BEGIN

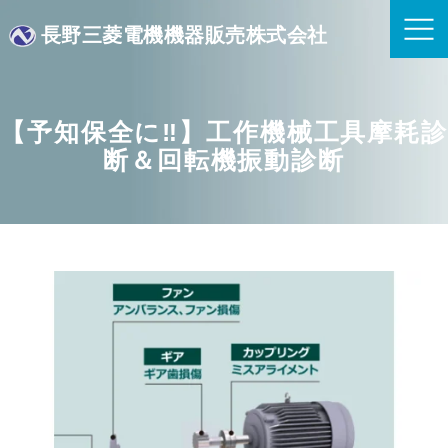
長野三菱電機機器販売株式会社
【予知保全に‼】工作機械工具摩耗診
断＆回転機振動診断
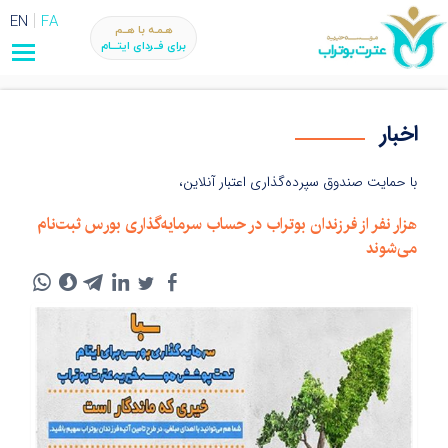
EN
FA
هـمـه با هــم
برای فــردای ایتـــام
اخبار
با حمایت صندوق سپرده‌گذاری اعتبار آنلاین،
هزار نفر از فرزندان بوتراب در حساب سرمایه‌گذاری بورس ثبت‌نام
می‌شوند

END

▶ EXERCISE DESCRIPTION:
After locating the line above that contains "با حمایت صندوق سپرده‌گذاری اعتبار آنلاین،", write out that line and every later one exactly, through the last line of the material, and nothing else.

▶ ANSWER TO THIS PROBLEM:
با حمایت صندوق سپرده‌گذاری اعتبار آنلاین،
هزار نفر از فرزندان بوتراب در حساب سرمایه‌گذاری بورس ثبت‌نام
می‌شوند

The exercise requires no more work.